(RECORDS FOR THIS EXERCISE)
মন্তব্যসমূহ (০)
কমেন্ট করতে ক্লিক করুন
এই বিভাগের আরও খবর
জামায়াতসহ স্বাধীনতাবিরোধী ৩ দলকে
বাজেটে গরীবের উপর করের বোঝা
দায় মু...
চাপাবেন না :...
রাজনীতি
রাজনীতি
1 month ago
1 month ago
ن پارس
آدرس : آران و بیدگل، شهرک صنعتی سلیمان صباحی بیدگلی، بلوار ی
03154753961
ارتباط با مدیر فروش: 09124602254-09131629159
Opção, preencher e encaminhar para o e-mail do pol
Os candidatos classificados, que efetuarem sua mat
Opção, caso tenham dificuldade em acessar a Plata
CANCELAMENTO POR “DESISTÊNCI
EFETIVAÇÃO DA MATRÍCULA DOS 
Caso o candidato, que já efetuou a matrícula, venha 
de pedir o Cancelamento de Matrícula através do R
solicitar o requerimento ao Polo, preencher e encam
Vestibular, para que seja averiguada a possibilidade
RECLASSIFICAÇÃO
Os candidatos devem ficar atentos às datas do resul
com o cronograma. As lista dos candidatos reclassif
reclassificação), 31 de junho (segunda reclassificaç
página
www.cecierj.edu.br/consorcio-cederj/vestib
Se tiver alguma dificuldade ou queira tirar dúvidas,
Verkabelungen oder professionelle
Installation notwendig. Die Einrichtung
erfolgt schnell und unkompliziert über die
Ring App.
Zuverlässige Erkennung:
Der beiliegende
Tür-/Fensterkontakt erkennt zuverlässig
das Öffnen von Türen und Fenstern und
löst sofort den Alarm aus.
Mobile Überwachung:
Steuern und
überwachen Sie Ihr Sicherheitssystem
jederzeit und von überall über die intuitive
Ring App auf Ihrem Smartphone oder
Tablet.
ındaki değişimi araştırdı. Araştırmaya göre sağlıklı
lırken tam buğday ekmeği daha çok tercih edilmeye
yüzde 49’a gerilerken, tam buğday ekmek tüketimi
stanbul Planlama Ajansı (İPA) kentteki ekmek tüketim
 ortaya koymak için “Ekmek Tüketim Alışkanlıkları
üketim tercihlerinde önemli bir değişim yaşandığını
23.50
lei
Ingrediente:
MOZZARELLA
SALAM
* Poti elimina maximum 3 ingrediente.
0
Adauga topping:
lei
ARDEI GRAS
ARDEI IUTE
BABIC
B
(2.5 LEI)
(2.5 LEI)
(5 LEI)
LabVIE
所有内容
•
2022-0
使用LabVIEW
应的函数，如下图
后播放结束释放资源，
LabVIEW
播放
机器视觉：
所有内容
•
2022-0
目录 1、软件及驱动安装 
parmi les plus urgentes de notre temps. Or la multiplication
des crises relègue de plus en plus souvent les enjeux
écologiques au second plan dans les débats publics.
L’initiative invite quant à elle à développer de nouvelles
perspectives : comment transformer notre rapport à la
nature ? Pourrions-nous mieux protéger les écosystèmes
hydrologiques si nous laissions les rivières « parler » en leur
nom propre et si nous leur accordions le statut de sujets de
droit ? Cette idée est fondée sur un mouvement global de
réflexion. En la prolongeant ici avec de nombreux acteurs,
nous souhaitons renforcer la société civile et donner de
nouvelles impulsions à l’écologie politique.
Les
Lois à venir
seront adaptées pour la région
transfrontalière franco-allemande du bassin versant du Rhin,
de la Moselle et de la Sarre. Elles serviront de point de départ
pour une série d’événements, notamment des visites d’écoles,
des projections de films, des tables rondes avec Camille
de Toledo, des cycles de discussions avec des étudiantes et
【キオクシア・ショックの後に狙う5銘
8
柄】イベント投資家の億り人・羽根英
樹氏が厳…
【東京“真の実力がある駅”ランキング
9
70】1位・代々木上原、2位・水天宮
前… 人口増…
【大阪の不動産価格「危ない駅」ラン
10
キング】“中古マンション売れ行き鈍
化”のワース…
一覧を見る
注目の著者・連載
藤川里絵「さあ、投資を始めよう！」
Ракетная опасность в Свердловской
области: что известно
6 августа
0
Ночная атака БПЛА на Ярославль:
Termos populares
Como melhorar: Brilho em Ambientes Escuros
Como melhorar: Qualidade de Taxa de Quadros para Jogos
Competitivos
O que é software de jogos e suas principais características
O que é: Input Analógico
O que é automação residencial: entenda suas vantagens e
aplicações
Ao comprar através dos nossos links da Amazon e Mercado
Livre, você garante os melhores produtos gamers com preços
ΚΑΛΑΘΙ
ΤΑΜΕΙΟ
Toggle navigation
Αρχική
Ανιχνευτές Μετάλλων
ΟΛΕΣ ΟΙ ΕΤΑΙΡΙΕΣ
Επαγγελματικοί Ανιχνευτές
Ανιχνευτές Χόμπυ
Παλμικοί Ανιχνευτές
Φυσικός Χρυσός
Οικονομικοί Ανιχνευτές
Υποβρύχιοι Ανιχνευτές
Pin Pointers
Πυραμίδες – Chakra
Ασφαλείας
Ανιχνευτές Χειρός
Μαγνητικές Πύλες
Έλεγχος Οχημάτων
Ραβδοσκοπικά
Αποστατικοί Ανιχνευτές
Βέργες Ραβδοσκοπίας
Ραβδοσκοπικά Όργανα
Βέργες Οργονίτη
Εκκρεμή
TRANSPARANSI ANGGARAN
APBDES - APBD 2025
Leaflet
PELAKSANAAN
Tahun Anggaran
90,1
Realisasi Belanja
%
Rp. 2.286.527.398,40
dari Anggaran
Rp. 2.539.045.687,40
(End RECORDS FOR THIS EXERCISE)
AIM OF THE EXERCISE - Nothing should be left out when the listing is retyped exactly.

RESULT FOR THIS TASK -
মন্তব্যসমূহ (০)
কমেন্ট করতে ক্লিক করুন
এই বিভাগের আরও খবর
জামায়াতসহ স্বাধীনতাবিরোধী ৩ দলকে
বাজেটে গরীবের উপর করের বোঝা
দায় মু...
চাপাবেন না :...
রাজনীতি
রাজনীতি
1 month ago
1 month ago
ن پارس
آدرس : آران و بیدگل، شهرک صنعتی سلیمان صباحی بیدگلی، بلوار ی
03154753961
ارتباط با مدیر فروش: 09124602254-09131629159
Opção, preencher e encaminhar para o e-mail do pol
Os candidatos classificados, que efetuarem sua mat
Opção, caso tenham dificuldade em acessar a Plata
CANCELAMENTO POR “DESISTÊNCI
EFETIVAÇÃO DA MATRÍCULA DOS 
Caso o candidato, que já efetuou a matrícula, venha 
de pedir o Cancelamento de Matrícula através do R
solicitar o requerimento ao Polo, preencher e encam
Vestibular, para que seja averiguada a possibilidade
RECLASSIFICAÇÃO
Os candidatos devem ficar atentos às datas do resul
com o cronograma. As lista dos candidatos reclassif
reclassificação), 31 de junho (segunda reclassificaç
página
www.cecierj.edu.br/consorcio-cederj/vestib
Se tiver alguma dificuldade ou queira tirar dúvidas,
Verkabelungen oder professionelle
Installation notwendig. Die Einrichtung
erfolgt schnell und unkompliziert über die
Ring App.
Zuverlässige Erkennung:
Der beiliegende
Tür-/Fensterkontakt erkennt zuverlässig
das Öffnen von Türen und Fenstern und
löst sofort den Alarm aus.
Mobile Überwachung:
Steuern und
überwachen Sie Ihr Sicherheitssystem
jederzeit und von überall über die intuitive
Ring App auf Ihrem Smartphone oder
Tablet.
ındaki değişimi araştırdı. Araştırmaya göre sağlıklı
lırken tam buğday ekmeği daha çok tercih edilmeye
yüzde 49’a gerilerken, tam buğday ekmek tüketimi
stanbul Planlama Ajansı (İPA) kentteki ekmek tüketim
 ortaya koymak için “Ekmek Tüketim Alışkanlıkları
üketim tercihlerinde önemli bir değişim yaşandığını
23.50
lei
Ingrediente:
MOZZARELLA
SALAM
* Poti elimina maximum 3 ingrediente.
0
Adauga topping:
lei
ARDEI GRAS
ARDEI IUTE
BABIC
B
(2.5 LEI)
(2.5 LEI)
(5 LEI)
LabVIE
所有内容
•
2022-0
使用LabVIEW
应的函数，如下图
后播放结束释放资源，
LabVIEW
播放
机器视觉：
所有内容
•
2022-0
目录 1、软件及驱动安装 
parmi les plus urgentes de notre temps. Or la multiplication
des crises relègue de plus en plus souvent les enjeux
écologiques au second plan dans les débats publics.
L’initiative invite quant à elle à développer de nouvelles
perspectives : comment transformer notre rapport à la
nature ? Pourrions-nous mieux protéger les écosystèmes
hydrologiques si nous laissions les rivières « parler » en leur
nom propre et si nous leur accordions le statut de sujets de
droit ? Cette idée est fondée sur un mouvement global de
réflexion. En la prolongeant ici avec de nombreux acteurs,
nous souhaitons renforcer la société civile et donner de
nouvelles impulsions à l’écologie politique.
Les
Lois à venir
seront adaptées pour la région
transfrontalière franco-allemande du bassin versant du Rhin,
de la Moselle et de la Sarre. Elles serviront de point de départ
pour une série d’événements, notamment des visites d’écoles,
des projections de films, des tables rondes avec Camille
de Toledo, des cycles de discussions avec des étudiantes et
【キオクシア・ショックの後に狙う5銘
8
柄】イベント投資家の億り人・羽根英
樹氏が厳…
【東京“真の実力がある駅”ランキング
9
70】1位・代々木上原、2位・水天宮
前… 人口増…
【大阪の不動産価格「危ない駅」ラン
10
キング】“中古マンション売れ行き鈍
化”のワース…
一覧を見る
注目の著者・連載
藤川里絵「さあ、投資を始めよう！」
Ракетная опасность в Свердловской
области: что известно
6 августа
0
Ночная атака БПЛА на Ярославль:
Termos populares
Como melhorar: Brilho em Ambientes Escuros
Como melhorar: Qualidade de Taxa de Quadros para Jogos
Competitivos
O que é software de jogos e suas principais características
O que é: Input Analógico
O que é automação residencial: entenda suas vantagens e
aplicações
Ao comprar através dos nossos links da Amazon e Mercado
Livre, você garante os melhores produtos gamers com preços
ΚΑΛΑΘΙ
ΤΑΜΕΙΟ
Toggle navigation
Αρχική
Ανιχνευτές Μετάλλων
ΟΛΕΣ ΟΙ ΕΤΑΙΡΙΕΣ
Επαγγελματικοί Ανιχνευτές
Ανιχνευτές Χόμπυ
Παλμικοί Ανιχνευτές
Φυσικός Χρυσός
Οικονομικοί Ανιχνευτές
Υποβρύχιοι Ανιχνευτές
Pin Pointers
Πυραμίδες – Chakra
Ασφαλείας
Ανιχνευτές Χειρός
Μαγνητικές Πύλες
Έλεγχος Οχημάτων
Ραβδοσκοπικά
Αποστατικοί Ανιχνευτές
Βέργες Ραβδοσκοπίας
Ραβδοσκοπικά Όργανα
Βέργες Οργονίτη
Εκκρεμή
TRANSPARANSI ANGGARAN
APBDES - APBD 2025
Leaflet
PELAKSANAAN
Tahun Anggaran
90,1
Realisasi Belanja
%
Rp. 2.286.527.398,40
dari Anggaran
Rp. 2.539.045.687,40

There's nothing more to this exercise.